Status: Vikarin in der Kirchengemeinde Heiden

Warum Theolgie: Der Glaube ist mir in meinem Leben sehr wichtig geworden und es macht mir Spaß ihn mit anderen gemeinsam zu leben und zu teilen.

Wie zur Theologie: Ich bin erst über Umwege zur Theologie gekommen. Zwar hab ich immer mal wieder darüber nachgedacht, Theologie zu studieren, aber oft gedacht, dass der Beruf „Gemeindepfarrerin“ nichts für mich wäre. Deshalb habe ich nach dem Abitur zunächst eine Ausbildung zur Augenoptikerin gemacht, bevor ich mit dem Studium anfing.  Den konkreten Ausschlag für meinen Berufswechsel hat dann eine Studien-und Begegnungsreise der Landeskirche nach Südafrika gegeben.

Wozu Theologie: Ich habe Theologie studiert, um später einmal als Gemeindepfarrerin zu arbeiten. Am liebsten in einer ländlichen Region – was hier in Lippe ja nicht besonders schwer werden wird.

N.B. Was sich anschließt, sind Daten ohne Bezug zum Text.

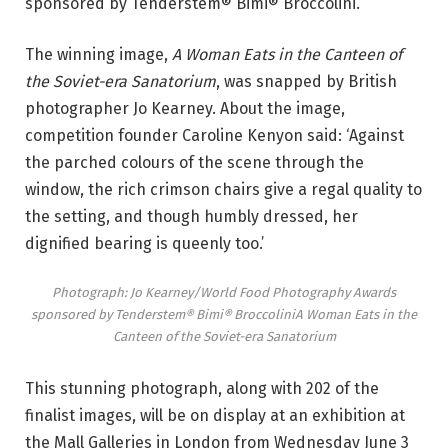
sponsored by Tenderstem® Bimi® Broccolini
.
The winning image,
A Woman Eats in the Canteen of
the Soviet-era Sanatorium
, was snapped by British
photographer Jo Kearney. About the image,
competition founder Caroline Kenyon said: ‘Against
the parched colours of the scene through the
window, the rich crimson chairs give a regal quality to
the setting, and though humbly dressed, her
dignified bearing is queenly too.’
Photograph: Jo Kearney/World Food Photography Awards
sponsored by Tenderstem® Bimi® Broccolini
A Woman Eats in the
Canteen of the Soviet-era Sanatorium
This stunning photograph, along with 202 of the
finalist images, will be on display at an exhibition at
the Mall Galleries in London from Wednesday June 3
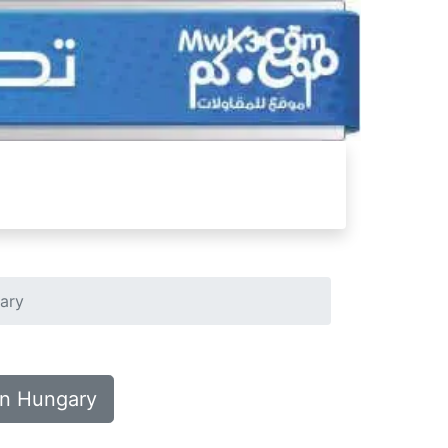
gary
in Hungary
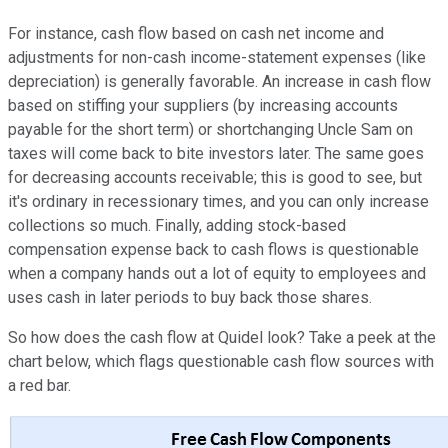
For instance, cash flow based on cash net income and
adjustments for non-cash income-statement expenses (like
depreciation) is generally favorable. An increase in cash flow
based on stiffing your suppliers (by increasing accounts
payable for the short term) or shortchanging Uncle Sam on
taxes will come back to bite investors later. The same goes
for decreasing accounts receivable; this is good to see, but
it's ordinary in recessionary times, and you can only increase
collections so much. Finally, adding stock-based
compensation expense back to cash flows is questionable
when a company hands out a lot of equity to employees and
uses cash in later periods to buy back those shares.
So how does the cash flow at Quidel look? Take a peek at the
chart below, which flags questionable cash flow sources with
a red bar.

Lieblingsfach: Zu meinem Lieblingsfach im Studium hat sich die Kirchengeschichte entwickelt. Ich hatte einen guten Professor, der mir mit seinen historischen Anekdoten richtig Lust auf Kirchengeschichte gemacht hat. Vor allem die regionale Kirchengeschichte Lippes finde ich spannend, da viele unserer heutigen Strukturen verständlich werden, wenn man sich die Reformationsgeschichte Lippes ansieht.

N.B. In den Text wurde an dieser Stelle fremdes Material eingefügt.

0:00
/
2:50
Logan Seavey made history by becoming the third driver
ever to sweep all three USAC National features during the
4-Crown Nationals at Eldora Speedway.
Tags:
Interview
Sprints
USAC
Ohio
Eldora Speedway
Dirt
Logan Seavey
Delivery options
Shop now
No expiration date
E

Lieblingsbibelstelle: Hm, einen richtige Lieblingsstelle in der Bibel habe ich gar nicht. Zurzeit begleitet mich Psalm 139 durch mein Vikariat, da er ich immer wieder an verschiedenen Stellen und in verschiedenen Zusammenhängen über in stolpere. Die Zusage des Psalms, dass Gott immer bei mir ist uns mich kennt, gefällt mir gut.

Liebe Abiturientin, lieber Abiturient: Du willst Theologie studieren? – Gute Idee. Das ist ein tolles und abwechslungsreiches Studium. Mich hat vor allem begeistert, dass ich mir eigene Schwerpunkte setzen konnte. Und mit dem Abschluss hast du verschiedene Berufsmöglichkeiten: Gemeindepfarramt, Funktionspfarrstelle, Professor an der Uni, Missionar in der Welt, Quereinsteiger in der Wirtschaft, …

 

Kommentare

Moin. Schön zu sehen, dass du dein Ziel erreicht hast. Und dass du dich positiv und mit Engagement einbringst.